→ Problem details
Reproduce the records word for word from their start up to and including the line that contains "Lampade da parete classiche".

→ Data under study
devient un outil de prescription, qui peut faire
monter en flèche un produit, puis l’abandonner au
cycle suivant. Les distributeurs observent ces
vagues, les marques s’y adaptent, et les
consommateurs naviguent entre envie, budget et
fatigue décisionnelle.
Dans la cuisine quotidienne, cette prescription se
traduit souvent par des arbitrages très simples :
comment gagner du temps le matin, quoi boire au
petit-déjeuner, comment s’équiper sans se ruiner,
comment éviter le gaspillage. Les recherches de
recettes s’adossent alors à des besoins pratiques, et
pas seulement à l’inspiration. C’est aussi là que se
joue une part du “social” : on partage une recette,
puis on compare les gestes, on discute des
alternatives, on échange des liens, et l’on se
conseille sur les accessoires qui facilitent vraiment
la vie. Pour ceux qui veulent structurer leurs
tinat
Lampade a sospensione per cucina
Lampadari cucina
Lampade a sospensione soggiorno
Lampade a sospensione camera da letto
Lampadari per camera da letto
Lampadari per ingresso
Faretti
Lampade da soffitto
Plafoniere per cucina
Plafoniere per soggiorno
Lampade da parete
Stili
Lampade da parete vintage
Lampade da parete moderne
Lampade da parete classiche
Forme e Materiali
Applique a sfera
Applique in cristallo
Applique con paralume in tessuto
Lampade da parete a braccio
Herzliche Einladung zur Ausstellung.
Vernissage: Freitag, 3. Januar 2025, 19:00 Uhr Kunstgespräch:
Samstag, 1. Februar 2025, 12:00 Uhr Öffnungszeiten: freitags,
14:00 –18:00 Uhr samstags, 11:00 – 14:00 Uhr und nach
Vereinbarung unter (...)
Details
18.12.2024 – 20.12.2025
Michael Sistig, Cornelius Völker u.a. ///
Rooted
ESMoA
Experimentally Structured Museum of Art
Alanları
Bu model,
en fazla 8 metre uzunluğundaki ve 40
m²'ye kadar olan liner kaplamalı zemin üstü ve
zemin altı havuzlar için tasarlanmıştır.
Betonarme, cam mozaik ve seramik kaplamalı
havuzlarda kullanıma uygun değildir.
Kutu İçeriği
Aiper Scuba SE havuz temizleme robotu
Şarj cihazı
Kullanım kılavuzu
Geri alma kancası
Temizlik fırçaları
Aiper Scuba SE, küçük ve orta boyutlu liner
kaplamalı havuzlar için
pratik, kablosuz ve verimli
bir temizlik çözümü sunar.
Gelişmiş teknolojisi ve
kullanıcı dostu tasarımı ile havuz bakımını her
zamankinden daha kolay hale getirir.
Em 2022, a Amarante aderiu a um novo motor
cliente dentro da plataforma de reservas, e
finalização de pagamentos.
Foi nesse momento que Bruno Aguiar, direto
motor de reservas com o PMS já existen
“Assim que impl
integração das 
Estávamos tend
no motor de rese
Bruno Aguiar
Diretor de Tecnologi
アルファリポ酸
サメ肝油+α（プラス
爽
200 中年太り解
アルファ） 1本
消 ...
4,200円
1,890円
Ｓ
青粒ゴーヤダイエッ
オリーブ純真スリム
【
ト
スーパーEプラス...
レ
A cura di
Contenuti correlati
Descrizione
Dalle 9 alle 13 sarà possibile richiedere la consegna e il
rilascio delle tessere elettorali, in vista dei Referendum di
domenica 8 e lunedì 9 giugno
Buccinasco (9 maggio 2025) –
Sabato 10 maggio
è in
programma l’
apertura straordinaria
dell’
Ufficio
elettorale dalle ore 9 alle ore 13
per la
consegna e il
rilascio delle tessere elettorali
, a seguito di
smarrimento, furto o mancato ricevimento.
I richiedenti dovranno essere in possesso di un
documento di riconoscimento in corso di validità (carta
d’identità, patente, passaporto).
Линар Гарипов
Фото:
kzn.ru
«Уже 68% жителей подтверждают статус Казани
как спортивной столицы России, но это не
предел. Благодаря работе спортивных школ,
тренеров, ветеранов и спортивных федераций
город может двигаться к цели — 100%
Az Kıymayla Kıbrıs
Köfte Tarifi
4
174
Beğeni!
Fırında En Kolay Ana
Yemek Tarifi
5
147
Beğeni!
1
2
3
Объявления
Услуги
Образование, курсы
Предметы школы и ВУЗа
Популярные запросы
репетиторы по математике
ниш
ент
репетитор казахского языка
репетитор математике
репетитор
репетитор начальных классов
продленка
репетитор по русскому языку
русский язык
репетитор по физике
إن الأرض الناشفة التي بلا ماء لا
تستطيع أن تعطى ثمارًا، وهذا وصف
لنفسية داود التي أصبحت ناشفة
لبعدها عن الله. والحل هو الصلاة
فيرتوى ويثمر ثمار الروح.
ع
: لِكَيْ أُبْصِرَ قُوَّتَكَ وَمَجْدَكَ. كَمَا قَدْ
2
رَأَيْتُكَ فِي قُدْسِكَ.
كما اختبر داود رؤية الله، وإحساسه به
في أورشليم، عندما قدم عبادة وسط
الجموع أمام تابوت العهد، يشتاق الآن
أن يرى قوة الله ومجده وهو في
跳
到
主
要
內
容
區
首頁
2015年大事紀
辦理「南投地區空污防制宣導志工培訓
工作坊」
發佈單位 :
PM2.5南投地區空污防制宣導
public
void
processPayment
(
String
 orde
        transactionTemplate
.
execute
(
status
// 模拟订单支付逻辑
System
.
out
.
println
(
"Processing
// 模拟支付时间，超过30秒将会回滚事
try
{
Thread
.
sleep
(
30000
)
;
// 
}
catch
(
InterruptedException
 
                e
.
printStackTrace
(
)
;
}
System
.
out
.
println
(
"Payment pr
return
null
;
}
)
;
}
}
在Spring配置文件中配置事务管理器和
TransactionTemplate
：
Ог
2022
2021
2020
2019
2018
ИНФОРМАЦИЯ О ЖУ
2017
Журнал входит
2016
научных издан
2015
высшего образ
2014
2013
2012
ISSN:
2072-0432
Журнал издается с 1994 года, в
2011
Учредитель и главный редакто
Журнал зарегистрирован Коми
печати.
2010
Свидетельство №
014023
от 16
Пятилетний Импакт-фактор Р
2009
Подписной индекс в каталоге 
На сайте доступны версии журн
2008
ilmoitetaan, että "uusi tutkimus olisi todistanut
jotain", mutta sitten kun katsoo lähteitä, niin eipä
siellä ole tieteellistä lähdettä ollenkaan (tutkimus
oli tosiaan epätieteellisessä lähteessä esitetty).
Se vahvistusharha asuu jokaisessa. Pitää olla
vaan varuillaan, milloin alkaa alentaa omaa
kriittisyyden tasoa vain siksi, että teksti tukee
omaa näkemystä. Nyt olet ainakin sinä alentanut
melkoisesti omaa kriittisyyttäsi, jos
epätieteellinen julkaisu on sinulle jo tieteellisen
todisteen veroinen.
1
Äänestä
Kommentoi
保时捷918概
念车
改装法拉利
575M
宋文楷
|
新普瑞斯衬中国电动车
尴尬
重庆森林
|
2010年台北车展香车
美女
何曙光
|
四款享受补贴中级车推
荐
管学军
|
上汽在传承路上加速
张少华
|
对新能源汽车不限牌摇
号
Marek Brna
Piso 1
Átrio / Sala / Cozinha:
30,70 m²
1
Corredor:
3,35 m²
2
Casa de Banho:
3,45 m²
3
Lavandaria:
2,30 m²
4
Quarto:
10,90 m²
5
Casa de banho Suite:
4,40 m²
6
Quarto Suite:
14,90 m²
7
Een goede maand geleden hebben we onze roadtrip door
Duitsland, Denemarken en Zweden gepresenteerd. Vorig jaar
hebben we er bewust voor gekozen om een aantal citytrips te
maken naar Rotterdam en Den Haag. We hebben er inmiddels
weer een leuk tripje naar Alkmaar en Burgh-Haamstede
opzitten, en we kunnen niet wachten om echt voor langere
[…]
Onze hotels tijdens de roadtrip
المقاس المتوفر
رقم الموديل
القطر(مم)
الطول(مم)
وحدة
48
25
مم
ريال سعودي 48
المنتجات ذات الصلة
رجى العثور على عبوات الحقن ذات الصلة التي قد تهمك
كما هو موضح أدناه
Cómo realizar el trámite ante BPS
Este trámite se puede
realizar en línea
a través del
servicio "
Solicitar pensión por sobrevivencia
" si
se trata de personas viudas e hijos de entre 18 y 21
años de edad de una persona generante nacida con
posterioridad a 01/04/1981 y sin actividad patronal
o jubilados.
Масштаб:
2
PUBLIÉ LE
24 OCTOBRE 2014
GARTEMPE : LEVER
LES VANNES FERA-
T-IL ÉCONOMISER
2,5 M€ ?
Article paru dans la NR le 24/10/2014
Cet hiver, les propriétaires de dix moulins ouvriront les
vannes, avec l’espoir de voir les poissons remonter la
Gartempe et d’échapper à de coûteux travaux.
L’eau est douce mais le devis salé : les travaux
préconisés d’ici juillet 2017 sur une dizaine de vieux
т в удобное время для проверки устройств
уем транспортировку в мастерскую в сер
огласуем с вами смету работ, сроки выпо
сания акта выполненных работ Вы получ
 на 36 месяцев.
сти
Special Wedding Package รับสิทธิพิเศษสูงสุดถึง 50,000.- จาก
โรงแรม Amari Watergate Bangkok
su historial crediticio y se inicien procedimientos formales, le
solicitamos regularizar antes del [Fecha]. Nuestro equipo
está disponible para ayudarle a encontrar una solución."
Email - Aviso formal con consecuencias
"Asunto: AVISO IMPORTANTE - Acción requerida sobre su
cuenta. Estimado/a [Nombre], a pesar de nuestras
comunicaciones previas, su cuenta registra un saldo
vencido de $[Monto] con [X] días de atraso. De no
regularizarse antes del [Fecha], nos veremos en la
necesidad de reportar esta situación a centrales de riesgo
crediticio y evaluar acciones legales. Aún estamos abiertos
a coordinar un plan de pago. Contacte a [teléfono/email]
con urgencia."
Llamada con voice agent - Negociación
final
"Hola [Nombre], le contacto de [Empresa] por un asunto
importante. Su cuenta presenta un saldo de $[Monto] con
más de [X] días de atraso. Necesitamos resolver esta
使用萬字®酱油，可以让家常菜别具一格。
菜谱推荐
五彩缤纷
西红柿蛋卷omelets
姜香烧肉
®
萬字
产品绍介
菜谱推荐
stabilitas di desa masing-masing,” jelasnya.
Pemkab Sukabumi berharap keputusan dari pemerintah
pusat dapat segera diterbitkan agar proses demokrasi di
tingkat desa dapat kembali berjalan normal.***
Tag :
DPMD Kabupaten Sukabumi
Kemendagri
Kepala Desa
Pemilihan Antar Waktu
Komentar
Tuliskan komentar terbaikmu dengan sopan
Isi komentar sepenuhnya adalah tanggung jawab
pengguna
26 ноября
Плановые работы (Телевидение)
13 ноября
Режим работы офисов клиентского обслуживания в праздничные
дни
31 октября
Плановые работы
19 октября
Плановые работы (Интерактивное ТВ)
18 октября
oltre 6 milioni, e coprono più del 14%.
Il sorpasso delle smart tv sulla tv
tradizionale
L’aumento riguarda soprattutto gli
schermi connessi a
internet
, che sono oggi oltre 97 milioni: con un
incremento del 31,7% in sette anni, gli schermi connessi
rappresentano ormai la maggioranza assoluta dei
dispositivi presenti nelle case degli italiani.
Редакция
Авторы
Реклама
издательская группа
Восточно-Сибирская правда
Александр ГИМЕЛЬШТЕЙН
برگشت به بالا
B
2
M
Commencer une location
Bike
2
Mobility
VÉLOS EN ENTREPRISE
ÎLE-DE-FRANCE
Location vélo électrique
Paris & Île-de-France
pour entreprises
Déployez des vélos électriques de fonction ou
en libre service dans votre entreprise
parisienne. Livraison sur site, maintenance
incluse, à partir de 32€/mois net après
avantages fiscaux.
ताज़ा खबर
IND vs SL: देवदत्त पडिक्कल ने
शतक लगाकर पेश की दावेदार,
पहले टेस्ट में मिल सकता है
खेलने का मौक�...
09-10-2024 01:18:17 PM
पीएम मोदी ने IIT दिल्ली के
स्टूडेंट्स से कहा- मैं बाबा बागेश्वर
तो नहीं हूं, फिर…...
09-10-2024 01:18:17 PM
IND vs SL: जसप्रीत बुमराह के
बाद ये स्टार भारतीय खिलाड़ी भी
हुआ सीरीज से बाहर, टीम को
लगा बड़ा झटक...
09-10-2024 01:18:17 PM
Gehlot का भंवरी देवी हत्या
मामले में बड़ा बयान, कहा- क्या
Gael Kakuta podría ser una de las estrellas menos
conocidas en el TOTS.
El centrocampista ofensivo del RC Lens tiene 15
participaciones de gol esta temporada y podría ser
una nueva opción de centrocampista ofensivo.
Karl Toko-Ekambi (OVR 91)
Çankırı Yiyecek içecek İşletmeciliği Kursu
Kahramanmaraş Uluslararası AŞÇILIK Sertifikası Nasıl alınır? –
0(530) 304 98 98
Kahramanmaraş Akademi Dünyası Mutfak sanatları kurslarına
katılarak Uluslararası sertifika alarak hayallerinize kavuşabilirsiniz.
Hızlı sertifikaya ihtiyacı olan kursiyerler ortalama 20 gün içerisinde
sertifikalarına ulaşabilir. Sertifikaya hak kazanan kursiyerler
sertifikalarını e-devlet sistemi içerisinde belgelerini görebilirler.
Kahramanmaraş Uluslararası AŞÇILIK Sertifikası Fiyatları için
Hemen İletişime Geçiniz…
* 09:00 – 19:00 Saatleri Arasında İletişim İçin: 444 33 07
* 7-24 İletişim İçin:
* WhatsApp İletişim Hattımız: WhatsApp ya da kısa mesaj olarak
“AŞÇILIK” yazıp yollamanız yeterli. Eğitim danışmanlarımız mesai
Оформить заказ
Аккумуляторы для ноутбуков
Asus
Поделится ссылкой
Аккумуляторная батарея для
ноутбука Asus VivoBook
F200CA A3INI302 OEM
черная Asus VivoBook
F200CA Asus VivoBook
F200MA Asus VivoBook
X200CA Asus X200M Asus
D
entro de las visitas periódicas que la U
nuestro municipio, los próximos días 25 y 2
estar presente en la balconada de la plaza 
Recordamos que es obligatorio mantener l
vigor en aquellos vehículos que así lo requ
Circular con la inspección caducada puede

→ Response to the exercise
devient un outil de prescription, qui peut faire
monter en flèche un produit, puis l’abandonner au
cycle suivant. Les distributeurs observent ces
vagues, les marques s’y adaptent, et les
consommateurs naviguent entre envie, budget et
fatigue décisionnelle.
Dans la cuisine quotidienne, cette prescription se
traduit souvent par des arbitrages très simples :
comment gagner du temps le matin, quoi boire au
petit-déjeuner, comment s’équiper sans se ruiner,
comment éviter le gaspillage. Les recherches de
recettes s’adossent alors à des besoins pratiques, et
pas seulement à l’inspiration. C’est aussi là que se
joue une part du “social” : on partage une recette,
puis on compare les gestes, on discute des
alternatives, on échange des liens, et l’on se
conseille sur les accessoires qui facilitent vraiment
la vie. Pour ceux qui veulent structurer leurs
tinat
Lampade a sospensione per cucina
Lampadari cucina
Lampade a sospensione soggiorno
Lampade a sospensione camera da letto
Lampadari per camera da letto
Lampadari per ingresso
Faretti
Lampade da soffitto
Plafoniere per cucina
Plafoniere per soggiorno
Lampade da parete
Stili
Lampade da parete vintage
Lampade da parete moderne
Lampade da parete classiche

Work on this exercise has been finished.